*** DATASET ***

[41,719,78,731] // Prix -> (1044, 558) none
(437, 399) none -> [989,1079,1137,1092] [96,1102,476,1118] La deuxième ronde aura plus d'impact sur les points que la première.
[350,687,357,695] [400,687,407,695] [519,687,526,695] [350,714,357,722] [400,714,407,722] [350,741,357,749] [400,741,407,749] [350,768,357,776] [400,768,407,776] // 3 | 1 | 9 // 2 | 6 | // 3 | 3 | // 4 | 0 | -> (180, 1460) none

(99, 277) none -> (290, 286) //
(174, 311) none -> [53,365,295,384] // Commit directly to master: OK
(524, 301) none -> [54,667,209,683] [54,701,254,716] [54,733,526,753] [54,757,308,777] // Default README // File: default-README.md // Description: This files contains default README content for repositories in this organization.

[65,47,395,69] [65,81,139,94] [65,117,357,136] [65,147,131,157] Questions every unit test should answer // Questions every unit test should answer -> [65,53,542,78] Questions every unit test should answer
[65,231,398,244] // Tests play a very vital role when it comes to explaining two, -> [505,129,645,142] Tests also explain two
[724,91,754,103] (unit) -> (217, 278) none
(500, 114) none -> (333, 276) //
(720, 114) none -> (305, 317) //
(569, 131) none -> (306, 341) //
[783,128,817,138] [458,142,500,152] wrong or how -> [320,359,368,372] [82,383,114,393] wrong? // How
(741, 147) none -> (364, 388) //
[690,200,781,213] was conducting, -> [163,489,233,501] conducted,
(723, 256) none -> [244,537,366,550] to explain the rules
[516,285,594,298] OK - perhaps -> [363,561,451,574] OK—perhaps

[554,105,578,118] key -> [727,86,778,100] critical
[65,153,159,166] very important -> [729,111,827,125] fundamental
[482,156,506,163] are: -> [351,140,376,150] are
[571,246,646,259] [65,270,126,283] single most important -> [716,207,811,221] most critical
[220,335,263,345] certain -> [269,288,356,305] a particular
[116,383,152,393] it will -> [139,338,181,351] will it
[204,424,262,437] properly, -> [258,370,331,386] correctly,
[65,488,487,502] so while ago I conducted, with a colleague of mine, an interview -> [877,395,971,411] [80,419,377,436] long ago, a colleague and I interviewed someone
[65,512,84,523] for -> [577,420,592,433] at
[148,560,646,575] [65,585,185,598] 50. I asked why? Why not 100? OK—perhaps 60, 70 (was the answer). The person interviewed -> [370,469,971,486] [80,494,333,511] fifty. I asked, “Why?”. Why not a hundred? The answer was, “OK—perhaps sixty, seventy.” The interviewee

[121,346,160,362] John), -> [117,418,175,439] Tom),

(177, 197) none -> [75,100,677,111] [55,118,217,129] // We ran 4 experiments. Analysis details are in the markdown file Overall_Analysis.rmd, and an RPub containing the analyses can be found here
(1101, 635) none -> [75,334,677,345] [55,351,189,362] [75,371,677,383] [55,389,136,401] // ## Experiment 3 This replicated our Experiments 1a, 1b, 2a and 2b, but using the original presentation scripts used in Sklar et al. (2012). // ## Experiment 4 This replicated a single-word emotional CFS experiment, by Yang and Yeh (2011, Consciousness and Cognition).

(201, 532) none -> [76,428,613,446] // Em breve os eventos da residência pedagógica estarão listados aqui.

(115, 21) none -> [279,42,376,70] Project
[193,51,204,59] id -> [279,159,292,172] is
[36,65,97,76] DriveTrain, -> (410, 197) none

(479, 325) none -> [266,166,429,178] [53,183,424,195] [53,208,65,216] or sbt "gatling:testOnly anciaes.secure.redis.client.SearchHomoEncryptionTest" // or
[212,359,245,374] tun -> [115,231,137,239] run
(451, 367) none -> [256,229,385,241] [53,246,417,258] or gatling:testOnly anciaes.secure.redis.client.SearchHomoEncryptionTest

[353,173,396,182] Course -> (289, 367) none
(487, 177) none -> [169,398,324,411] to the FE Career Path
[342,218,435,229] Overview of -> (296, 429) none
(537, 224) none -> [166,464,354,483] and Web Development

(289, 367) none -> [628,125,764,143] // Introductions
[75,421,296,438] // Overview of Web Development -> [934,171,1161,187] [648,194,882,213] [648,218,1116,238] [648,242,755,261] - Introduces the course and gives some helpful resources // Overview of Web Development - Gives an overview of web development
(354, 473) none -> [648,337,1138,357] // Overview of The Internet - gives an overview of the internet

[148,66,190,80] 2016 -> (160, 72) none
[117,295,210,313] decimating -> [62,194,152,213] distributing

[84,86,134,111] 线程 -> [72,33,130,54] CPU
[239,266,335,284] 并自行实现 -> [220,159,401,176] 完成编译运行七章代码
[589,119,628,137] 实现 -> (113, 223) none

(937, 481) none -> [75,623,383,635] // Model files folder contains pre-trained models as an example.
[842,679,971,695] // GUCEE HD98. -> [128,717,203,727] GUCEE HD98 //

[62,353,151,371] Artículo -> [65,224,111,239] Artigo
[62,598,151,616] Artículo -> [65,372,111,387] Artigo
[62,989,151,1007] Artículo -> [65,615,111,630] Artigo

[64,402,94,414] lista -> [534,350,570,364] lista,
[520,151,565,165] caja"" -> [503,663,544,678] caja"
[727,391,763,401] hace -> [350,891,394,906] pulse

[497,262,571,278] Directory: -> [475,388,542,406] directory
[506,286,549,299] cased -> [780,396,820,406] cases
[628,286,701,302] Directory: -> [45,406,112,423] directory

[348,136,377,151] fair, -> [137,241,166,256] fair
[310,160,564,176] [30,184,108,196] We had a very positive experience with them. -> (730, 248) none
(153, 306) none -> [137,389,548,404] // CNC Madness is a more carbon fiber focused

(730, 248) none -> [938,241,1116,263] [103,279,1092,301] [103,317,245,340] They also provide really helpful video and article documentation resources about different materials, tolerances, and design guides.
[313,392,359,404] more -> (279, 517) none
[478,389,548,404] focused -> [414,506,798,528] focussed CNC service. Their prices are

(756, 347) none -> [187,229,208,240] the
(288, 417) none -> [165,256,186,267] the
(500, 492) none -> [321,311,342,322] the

*** End of DATASET ***

▶ _WHAT THE EXERCISE ASKS_: Start to finish, copy the material out exactly.

▶ _EXERCISE ANSWER_:
[41,719,78,731] // Prix -> (1044, 558) none
(437, 399) none -> [989,1079,1137,1092] [96,1102,476,1118] La deuxième ronde aura plus d'impact sur les points que la première.
[350,687,357,695] [400,687,407,695] [519,687,526,695] [350,714,357,722] [400,714,407,722] [350,741,357,749] [400,741,407,749] [350,768,357,776] [400,768,407,776] // 3 | 1 | 9 // 2 | 6 | // 3 | 3 | // 4 | 0 | -> (180, 1460) none

(99, 277) none -> (290, 286) //
(174, 311) none -> [53,365,295,384] // Commit directly to master: OK
(524, 301) none -> [54,667,209,683] [54,701,254,716] [54,733,526,753] [54,757,308,777] // Default README // File: default-README.md // Description: This files contains default README content for repositories in this organization.

[65,47,395,69] [65,81,139,94] [65,117,357,136] [65,147,131,157] Questions every unit test should answer // Questions every unit test should answer -> [65,53,542,78] Questions every unit test should answer
[65,231,398,244] // Tests play a very vital role when it comes to explaining two, -> [505,129,645,142] Tests also explain two
[724,91,754,103] (unit) -> (217, 278) none
(500, 114) none -> (333, 276) //
(720, 114) none -> (305, 317) //
(569, 131) none -> (306, 341) //
[783,128,817,138] [458,142,500,152] wrong or how -> [320,359,368,372] [82,383,114,393] wrong? // How
(741, 147) none -> (364, 388) //
[690,200,781,213] was conducting, -> [163,489,233,501] conducted,
(723, 256) none -> [244,537,366,550] to explain the rules
[516,285,594,298] OK - perhaps -> [363,561,451,574] OK—perhaps

[554,105,578,118] key -> [727,86,778,100] critical
[65,153,159,166] very important -> [729,111,827,125] fundamental
[482,156,506,163] are: -> [351,140,376,150] are
[571,246,646,259] [65,270,126,283] single most important -> [716,207,811,221] most critical
[220,335,263,345] certain -> [269,288,356,305] a particular
[116,383,152,393] it will -> [139,338,181,351] will it
[204,424,262,437] properly, -> [258,370,331,386] correctly,
[65,488,487,502] so while ago I conducted, with a colleague of mine, an interview -> [877,395,971,411] [80,419,377,436] long ago, a colleague and I interviewed someone
[65,512,84,523] for -> [577,420,592,433] at
[148,560,646,575] [65,585,185,598] 50. I asked why? Why not 100? OK—perhaps 60, 70 (was the answer). The person interviewed -> [370,469,971,486] [80,494,333,511] fifty. I asked, “Why?”. Why not a hundred? The answer was, “OK—perhaps sixty, seventy.” The interviewee

[121,346,160,362] John), -> [117,418,175,439] Tom),

(177, 197) none -> [75,100,677,111] [55,118,217,129] // We ran 4 experiments. Analysis details are in the markdown file Overall_Analysis.rmd, and an RPub containing the analyses can be found here
(1101, 635) none -> [75,334,677,345] [55,351,189,362] [75,371,677,383] [55,389,136,401] // ## Experiment 3 This replicated our Experiments 1a, 1b, 2a and 2b, but using the original presentation scripts used in Sklar et al. (2012). // ## Experiment 4 This replicated a single-word emotional CFS experiment, by Yang and Yeh (2011, Consciousness and Cognition).

(201, 532) none -> [76,428,613,446] // Em breve os eventos da residência pedagógica estarão listados aqui.

(115, 21) none -> [279,42,376,70] Project
[193,51,204,59] id -> [279,159,292,172] is
[36,65,97,76] DriveTrain, -> (410, 197) none

(479, 325) none -> [266,166,429,178] [53,183,424,195] [53,208,65,216] or sbt "gatling:testOnly anciaes.secure.redis.client.SearchHomoEncryptionTest" // or
[212,359,245,374] tun -> [115,231,137,239] run
(451, 367) none -> [256,229,385,241] [53,246,417,258] or gatling:testOnly anciaes.secure.redis.client.SearchHomoEncryptionTest

[353,173,396,182] Course -> (289, 367) none
(487, 177) none -> [169,398,324,411] to the FE Career Path
[342,218,435,229] Overview of -> (296, 429) none
(537, 224) none -> [166,464,354,483] and Web Development

(289, 367) none -> [628,125,764,143] // Introductions
[75,421,296,438] // Overview of Web Development -> [934,171,1161,187] [648,194,882,213] [648,218,1116,238] [648,242,755,261] - Introduces the course and gives some helpful resources // Overview of Web Development - Gives an overview of web development
(354, 473) none -> [648,337,1138,357] // Overview of The Internet - gives an overview of the internet

[148,66,190,80] 2016 -> (160, 72) none
[117,295,210,313] decimating -> [62,194,152,213] distributing

[84,86,134,111] 线程 -> [72,33,130,54] CPU
[239,266,335,284] 并自行实现 -> [220,159,401,176] 完成编译运行七章代码
[589,119,628,137] 实现 -> (113, 223) none

(937, 481) none -> [75,623,383,635] // Model files folder contains pre-trained models as an example.
[842,679,971,695] // GUCEE HD98. -> [128,717,203,727] GUCEE HD98 //

[62,353,151,371] Artículo -> [65,224,111,239] Artigo
[62,598,151,616] Artículo -> [65,372,111,387] Artigo
[62,989,151,1007] Artículo -> [65,615,111,630] Artigo

[64,402,94,414] lista -> [534,350,570,364] lista,
[520,151,565,165] caja"" -> [503,663,544,678] caja"
[727,391,763,401] hace -> [350,891,394,906] pulse

[497,262,571,278] Directory: -> [475,388,542,406] directory
[506,286,549,299] cased -> [780,396,820,406] cases
[628,286,701,302] Directory: -> [45,406,112,423] directory

[348,136,377,151] fair, -> [137,241,166,256] fair
[310,160,564,176] [30,184,108,196] We had a very positive experience with them. -> (730, 248) none
(153, 306) none -> [137,389,548,404] // CNC Madness is a more carbon fiber focused

(730, 248) none -> [938,241,1116,263] [103,279,1092,301] [103,317,245,340] They also provide really helpful video and article documentation resources about different materials, tolerances, and design guides.
[313,392,359,404] more -> (279, 517) none
[478,389,548,404] focused -> [414,506,798,528] focussed CNC service. Their prices are

(756, 347) none -> [187,229,208,240] the
(288, 417) none -> [165,256,186,267] the
(500, 492) none -> [321,311,342,322] the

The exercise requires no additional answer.